◆ **Action item**: One part of the entries below is wanted: the lines from the one containing "FIGURE 8 | Gene" through the one containing "TABLE 1 Pharmacokinetic". Write those out exactly and nothing else.

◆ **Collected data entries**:
-=-=-=-=-
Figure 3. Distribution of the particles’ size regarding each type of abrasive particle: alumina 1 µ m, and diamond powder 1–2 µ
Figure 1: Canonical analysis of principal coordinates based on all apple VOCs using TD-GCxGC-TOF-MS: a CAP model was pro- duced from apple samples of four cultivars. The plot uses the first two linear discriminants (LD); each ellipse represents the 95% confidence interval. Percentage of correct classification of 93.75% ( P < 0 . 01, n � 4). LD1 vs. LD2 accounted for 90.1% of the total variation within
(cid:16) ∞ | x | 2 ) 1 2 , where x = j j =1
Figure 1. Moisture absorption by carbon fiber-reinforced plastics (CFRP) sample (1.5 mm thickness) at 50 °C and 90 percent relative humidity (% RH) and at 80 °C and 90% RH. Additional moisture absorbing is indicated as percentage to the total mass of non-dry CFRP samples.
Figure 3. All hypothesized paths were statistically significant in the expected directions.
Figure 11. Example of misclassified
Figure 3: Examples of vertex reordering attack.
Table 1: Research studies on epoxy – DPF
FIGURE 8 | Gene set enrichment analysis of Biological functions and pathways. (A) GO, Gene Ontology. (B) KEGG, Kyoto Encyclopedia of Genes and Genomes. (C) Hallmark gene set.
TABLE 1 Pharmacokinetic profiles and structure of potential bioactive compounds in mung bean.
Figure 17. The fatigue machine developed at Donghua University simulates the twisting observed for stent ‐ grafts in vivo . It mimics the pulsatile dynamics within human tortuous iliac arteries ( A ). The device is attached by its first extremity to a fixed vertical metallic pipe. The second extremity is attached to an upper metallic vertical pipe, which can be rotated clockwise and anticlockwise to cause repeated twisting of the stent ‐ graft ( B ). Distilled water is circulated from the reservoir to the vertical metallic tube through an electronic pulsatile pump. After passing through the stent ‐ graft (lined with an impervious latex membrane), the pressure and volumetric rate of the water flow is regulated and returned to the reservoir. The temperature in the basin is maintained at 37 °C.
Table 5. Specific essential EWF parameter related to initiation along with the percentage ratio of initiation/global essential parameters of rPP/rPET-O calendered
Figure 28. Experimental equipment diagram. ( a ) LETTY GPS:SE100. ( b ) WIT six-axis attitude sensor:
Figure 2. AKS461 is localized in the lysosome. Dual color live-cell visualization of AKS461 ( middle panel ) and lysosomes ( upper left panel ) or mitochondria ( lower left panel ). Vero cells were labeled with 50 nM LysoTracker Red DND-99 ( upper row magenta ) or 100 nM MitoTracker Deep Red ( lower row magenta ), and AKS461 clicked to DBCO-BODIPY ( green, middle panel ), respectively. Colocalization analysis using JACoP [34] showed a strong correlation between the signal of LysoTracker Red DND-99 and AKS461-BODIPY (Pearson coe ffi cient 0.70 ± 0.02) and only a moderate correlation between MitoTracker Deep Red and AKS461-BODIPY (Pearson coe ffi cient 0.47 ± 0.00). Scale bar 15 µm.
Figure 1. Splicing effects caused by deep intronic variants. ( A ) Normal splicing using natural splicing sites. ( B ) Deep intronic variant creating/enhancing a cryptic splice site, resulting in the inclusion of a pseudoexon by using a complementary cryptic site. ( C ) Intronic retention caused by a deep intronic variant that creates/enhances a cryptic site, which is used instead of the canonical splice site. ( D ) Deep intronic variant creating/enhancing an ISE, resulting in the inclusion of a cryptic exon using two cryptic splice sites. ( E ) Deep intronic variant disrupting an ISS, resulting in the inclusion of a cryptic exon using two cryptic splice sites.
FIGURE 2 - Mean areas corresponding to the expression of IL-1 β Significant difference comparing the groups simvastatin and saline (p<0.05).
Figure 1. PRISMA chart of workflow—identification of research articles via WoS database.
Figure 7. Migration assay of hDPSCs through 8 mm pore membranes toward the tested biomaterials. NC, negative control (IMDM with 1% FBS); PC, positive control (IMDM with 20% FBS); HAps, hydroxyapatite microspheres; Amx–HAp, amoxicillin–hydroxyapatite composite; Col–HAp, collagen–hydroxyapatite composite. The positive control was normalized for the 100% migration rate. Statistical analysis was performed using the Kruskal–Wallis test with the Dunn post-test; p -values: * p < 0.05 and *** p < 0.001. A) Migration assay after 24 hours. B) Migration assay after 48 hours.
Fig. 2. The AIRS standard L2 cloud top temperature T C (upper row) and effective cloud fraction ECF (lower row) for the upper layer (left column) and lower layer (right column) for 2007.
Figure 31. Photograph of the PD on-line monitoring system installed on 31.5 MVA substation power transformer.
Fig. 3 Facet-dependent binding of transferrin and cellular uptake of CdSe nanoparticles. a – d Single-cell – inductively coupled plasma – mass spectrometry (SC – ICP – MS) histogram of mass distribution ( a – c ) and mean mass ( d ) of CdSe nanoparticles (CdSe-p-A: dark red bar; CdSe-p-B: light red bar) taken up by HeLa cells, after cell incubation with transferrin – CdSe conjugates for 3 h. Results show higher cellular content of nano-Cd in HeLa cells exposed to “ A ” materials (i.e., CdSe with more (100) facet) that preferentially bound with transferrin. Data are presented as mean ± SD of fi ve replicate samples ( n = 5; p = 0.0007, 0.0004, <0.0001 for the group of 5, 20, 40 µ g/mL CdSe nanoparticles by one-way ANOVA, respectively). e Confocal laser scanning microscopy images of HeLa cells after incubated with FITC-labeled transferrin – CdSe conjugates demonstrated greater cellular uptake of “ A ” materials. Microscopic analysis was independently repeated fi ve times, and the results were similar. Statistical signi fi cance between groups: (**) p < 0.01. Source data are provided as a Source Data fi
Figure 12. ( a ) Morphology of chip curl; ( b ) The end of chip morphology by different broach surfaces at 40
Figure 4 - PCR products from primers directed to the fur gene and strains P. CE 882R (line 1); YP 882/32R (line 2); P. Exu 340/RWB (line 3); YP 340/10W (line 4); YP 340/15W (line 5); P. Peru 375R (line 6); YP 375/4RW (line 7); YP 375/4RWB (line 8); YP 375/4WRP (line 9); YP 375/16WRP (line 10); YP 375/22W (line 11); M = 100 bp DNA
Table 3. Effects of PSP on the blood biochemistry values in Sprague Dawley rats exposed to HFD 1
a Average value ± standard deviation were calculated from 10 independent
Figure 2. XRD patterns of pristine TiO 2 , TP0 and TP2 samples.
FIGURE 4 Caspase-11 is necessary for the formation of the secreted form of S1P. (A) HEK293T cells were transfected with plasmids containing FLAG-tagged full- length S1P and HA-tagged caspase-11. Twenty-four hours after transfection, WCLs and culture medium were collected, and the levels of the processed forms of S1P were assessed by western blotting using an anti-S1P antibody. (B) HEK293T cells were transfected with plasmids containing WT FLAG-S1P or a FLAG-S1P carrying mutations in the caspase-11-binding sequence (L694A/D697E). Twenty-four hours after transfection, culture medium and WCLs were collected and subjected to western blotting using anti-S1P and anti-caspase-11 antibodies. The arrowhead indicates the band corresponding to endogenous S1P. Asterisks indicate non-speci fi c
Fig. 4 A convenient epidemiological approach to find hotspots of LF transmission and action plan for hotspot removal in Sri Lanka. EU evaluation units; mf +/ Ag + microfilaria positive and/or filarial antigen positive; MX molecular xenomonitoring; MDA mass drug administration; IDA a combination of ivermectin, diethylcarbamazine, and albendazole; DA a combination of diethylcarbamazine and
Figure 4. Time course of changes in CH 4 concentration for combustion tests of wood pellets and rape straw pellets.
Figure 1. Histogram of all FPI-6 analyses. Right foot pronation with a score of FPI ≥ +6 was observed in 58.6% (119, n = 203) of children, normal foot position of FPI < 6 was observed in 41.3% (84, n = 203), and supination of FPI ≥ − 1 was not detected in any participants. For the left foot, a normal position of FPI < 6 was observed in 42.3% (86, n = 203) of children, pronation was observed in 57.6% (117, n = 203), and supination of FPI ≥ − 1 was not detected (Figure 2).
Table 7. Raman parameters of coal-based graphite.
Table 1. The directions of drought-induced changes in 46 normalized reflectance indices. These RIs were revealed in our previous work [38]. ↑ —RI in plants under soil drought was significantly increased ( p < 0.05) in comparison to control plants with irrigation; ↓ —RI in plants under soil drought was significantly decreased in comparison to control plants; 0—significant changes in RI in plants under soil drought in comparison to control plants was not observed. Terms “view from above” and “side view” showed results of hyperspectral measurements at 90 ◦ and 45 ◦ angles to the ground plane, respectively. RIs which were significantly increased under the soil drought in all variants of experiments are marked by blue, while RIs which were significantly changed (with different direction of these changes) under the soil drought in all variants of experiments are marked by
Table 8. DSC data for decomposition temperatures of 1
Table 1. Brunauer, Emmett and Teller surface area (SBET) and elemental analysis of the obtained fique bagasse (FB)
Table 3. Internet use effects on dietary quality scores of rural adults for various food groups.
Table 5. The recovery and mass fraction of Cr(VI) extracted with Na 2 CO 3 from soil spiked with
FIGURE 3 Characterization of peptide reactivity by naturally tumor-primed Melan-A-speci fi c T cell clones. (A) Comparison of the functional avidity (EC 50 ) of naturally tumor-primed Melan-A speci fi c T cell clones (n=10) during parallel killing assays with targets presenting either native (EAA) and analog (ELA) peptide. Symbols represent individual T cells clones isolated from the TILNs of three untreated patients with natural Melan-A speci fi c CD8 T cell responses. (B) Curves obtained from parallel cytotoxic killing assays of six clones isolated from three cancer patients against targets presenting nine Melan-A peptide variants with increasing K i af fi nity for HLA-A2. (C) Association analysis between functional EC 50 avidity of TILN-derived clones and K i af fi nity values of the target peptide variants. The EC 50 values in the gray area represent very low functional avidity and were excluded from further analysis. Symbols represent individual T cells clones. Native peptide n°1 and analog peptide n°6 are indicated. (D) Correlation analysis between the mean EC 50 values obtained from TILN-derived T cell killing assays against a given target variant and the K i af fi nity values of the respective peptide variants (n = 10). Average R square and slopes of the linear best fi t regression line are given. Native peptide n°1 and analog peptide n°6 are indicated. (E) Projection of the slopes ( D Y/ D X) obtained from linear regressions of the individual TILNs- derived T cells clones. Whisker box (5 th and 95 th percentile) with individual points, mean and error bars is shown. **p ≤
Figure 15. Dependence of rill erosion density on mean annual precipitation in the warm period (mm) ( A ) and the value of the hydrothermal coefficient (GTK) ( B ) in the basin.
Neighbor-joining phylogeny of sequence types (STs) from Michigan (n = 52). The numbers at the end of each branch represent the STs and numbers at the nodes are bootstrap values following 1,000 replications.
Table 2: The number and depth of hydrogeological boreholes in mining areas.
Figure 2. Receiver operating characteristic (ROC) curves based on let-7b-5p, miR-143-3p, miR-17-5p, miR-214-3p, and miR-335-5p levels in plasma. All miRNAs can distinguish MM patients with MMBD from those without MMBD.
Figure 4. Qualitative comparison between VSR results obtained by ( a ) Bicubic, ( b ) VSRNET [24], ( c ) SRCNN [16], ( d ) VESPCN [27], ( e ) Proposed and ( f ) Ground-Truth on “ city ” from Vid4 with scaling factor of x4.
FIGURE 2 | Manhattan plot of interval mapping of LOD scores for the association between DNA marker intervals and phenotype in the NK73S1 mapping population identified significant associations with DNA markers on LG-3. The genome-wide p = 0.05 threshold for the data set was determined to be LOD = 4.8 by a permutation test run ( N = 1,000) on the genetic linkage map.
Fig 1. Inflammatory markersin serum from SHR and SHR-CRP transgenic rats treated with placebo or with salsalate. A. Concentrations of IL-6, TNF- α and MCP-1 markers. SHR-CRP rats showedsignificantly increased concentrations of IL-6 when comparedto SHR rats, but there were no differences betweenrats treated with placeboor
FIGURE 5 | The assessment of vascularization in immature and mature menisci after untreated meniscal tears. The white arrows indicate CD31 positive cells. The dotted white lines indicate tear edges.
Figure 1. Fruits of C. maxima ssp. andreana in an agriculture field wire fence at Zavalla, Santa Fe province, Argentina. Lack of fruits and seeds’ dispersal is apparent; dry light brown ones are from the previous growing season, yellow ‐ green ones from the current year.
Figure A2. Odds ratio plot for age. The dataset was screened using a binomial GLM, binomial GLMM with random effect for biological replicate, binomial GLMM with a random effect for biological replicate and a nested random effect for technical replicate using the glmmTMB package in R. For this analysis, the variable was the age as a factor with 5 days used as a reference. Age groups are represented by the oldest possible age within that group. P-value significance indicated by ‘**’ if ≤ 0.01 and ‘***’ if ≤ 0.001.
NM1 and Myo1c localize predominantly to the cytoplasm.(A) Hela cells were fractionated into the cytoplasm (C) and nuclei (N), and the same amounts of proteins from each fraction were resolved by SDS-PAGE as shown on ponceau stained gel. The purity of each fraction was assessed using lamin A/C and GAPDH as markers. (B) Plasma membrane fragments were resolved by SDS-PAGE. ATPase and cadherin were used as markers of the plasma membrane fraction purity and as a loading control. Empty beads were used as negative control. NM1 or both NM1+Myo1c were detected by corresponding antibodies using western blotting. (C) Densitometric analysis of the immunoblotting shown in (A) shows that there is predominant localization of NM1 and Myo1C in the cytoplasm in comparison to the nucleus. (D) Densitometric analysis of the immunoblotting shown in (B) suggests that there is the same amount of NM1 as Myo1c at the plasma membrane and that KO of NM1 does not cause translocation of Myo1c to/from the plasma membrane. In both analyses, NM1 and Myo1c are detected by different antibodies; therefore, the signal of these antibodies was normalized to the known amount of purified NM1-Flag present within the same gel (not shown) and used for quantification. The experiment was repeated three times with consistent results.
-=-=-=-=-
◆ **Exercise response**:
FIGURE 8 | Gene set enrichment analysis of Biological functions and pathways. (A) GO, Gene Ontology. (B) KEGG, Kyoto Encyclopedia of Genes and Genomes. (C) Hallmark gene set.
TABLE 1 Pharmacokinetic profiles and structure of potential bioactive compounds in mung bean.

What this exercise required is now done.